[Source information Boundary: Start]
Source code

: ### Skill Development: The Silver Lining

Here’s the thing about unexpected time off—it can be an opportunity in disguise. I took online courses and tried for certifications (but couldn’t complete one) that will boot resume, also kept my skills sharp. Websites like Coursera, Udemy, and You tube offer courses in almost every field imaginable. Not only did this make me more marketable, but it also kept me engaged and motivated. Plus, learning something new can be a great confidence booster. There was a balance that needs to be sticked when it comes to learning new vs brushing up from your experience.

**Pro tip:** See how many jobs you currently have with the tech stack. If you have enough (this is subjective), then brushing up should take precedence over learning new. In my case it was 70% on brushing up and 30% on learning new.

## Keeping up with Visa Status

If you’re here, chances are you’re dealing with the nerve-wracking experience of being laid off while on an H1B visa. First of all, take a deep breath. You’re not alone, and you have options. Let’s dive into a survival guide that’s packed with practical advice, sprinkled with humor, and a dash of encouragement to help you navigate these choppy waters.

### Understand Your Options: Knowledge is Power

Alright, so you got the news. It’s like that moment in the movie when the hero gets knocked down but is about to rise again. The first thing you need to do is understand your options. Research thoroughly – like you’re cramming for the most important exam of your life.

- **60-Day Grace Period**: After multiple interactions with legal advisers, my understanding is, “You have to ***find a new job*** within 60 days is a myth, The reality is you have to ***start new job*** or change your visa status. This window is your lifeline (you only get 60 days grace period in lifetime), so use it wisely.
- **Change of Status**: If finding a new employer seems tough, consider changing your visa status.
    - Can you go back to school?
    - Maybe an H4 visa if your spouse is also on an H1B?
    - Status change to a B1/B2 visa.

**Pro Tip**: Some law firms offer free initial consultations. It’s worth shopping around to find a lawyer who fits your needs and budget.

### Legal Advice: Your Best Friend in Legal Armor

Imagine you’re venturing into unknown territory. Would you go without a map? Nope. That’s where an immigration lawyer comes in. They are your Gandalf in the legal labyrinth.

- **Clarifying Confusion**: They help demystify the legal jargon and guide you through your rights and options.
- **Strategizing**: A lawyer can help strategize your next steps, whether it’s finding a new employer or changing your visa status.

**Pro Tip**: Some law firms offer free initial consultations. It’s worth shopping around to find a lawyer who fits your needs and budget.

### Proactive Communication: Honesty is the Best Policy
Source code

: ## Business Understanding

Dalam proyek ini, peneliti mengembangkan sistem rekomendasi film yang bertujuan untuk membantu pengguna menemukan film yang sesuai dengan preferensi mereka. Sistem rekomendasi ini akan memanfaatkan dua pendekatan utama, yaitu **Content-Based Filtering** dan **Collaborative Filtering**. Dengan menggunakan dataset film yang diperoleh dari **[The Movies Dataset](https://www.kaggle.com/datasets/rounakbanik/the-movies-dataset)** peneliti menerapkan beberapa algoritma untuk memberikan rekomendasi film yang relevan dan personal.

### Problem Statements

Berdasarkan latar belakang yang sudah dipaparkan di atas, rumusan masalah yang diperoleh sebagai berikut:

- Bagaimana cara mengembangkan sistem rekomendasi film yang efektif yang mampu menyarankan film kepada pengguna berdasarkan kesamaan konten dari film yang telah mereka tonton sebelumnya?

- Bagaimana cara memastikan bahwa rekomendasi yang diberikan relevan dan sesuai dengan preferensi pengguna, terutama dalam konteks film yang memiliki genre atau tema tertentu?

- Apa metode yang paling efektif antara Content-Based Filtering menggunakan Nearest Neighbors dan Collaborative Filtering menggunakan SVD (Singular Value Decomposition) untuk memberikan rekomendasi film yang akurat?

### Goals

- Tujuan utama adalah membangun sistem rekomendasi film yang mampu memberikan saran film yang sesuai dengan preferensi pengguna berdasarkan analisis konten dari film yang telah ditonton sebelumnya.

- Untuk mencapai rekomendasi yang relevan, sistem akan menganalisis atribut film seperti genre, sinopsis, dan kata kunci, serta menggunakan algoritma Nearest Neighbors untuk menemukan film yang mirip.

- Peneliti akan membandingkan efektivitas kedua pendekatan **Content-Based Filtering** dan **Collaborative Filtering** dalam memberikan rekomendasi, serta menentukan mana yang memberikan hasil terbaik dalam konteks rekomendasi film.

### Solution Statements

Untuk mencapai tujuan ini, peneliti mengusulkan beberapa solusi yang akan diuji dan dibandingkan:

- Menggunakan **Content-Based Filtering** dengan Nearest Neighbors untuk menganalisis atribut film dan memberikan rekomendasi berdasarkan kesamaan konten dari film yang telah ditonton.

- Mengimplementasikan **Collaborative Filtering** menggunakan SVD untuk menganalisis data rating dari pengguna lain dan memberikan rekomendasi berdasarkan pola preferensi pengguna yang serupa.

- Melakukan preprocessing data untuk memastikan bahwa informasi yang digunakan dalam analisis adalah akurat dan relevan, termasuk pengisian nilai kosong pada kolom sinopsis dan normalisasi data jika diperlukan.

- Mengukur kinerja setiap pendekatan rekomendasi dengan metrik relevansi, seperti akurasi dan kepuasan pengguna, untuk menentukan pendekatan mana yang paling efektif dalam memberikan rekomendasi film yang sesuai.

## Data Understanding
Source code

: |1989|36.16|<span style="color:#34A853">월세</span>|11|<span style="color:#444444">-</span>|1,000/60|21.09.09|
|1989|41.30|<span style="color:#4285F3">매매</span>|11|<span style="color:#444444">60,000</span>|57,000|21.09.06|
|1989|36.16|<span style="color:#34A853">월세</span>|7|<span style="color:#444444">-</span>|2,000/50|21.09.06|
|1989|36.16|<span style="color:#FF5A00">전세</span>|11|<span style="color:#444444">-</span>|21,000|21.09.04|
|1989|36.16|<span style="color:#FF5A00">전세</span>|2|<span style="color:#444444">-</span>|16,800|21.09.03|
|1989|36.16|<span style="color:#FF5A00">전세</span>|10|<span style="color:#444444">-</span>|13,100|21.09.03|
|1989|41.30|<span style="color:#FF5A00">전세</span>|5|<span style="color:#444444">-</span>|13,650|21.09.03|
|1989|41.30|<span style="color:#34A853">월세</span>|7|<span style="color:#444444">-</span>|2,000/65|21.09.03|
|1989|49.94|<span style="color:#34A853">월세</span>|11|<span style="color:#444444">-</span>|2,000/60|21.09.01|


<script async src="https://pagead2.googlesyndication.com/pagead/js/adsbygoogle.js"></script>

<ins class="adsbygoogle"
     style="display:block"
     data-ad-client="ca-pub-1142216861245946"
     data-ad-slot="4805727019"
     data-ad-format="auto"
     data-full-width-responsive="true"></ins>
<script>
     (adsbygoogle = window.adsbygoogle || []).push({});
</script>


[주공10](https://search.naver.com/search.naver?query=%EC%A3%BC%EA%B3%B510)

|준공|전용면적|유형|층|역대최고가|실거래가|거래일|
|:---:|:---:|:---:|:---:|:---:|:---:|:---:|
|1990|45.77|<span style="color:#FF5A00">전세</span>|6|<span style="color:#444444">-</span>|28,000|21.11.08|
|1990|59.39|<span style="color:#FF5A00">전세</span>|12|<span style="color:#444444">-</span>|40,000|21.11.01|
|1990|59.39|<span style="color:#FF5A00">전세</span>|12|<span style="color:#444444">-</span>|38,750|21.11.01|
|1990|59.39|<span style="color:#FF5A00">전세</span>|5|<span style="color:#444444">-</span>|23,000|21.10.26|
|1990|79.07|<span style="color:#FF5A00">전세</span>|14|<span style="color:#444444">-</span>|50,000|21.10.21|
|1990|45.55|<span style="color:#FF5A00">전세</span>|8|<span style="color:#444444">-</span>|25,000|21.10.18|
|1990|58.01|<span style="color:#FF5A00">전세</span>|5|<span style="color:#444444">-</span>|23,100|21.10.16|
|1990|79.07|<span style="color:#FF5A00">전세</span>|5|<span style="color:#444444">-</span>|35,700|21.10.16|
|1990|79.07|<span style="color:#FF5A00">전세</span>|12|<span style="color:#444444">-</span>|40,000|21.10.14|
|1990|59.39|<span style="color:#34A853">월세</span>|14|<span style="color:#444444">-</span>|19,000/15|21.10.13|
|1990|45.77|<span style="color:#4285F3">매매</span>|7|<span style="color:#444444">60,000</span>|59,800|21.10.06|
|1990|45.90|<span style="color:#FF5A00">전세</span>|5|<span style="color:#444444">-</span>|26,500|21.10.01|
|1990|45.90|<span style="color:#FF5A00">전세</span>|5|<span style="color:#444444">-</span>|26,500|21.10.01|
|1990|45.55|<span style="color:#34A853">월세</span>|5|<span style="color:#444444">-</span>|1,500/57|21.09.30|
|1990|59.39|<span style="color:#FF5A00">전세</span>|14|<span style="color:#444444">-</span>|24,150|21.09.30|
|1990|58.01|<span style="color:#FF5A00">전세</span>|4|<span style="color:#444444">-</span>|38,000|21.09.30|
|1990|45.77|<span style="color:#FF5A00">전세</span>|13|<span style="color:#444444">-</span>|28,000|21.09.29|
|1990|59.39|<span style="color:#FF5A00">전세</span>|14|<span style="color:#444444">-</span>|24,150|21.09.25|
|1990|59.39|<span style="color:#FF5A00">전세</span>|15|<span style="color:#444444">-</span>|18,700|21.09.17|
[Source information Boundary: End]
▶ **Brief**: Up to and including the line with "If you’re here, chances", repeat the entries exactly, beginning at their first line.

▶ **Answer to this exercise**:
Source code

: ### Skill Development: The Silver Lining

Here’s the thing about unexpected time off—it can be an opportunity in disguise. I took online courses and tried for certifications (but couldn’t complete one) that will boot resume, also kept my skills sharp. Websites like Coursera, Udemy, and You tube offer courses in almost every field imaginable. Not only did this make me more marketable, but it also kept me engaged and motivated. Plus, learning something new can be a great confidence booster. There was a balance that needs to be sticked when it comes to learning new vs brushing up from your experience.

**Pro tip:** See how many jobs you currently have with the tech stack. If you have enough (this is subjective), then brushing up should take precedence over learning new. In my case it was 70% on brushing up and 30% on learning new.

## Keeping up with Visa Status

If you’re here, chances are you’re dealing with the nerve-wracking experience of being laid off while on an H1B visa. First of all, take a deep breath. You’re not alone, and you have options. Let’s dive into a survival guide that’s packed with practical advice, sprinkled with humor, and a dash of encouragement to help you navigate these choppy waters.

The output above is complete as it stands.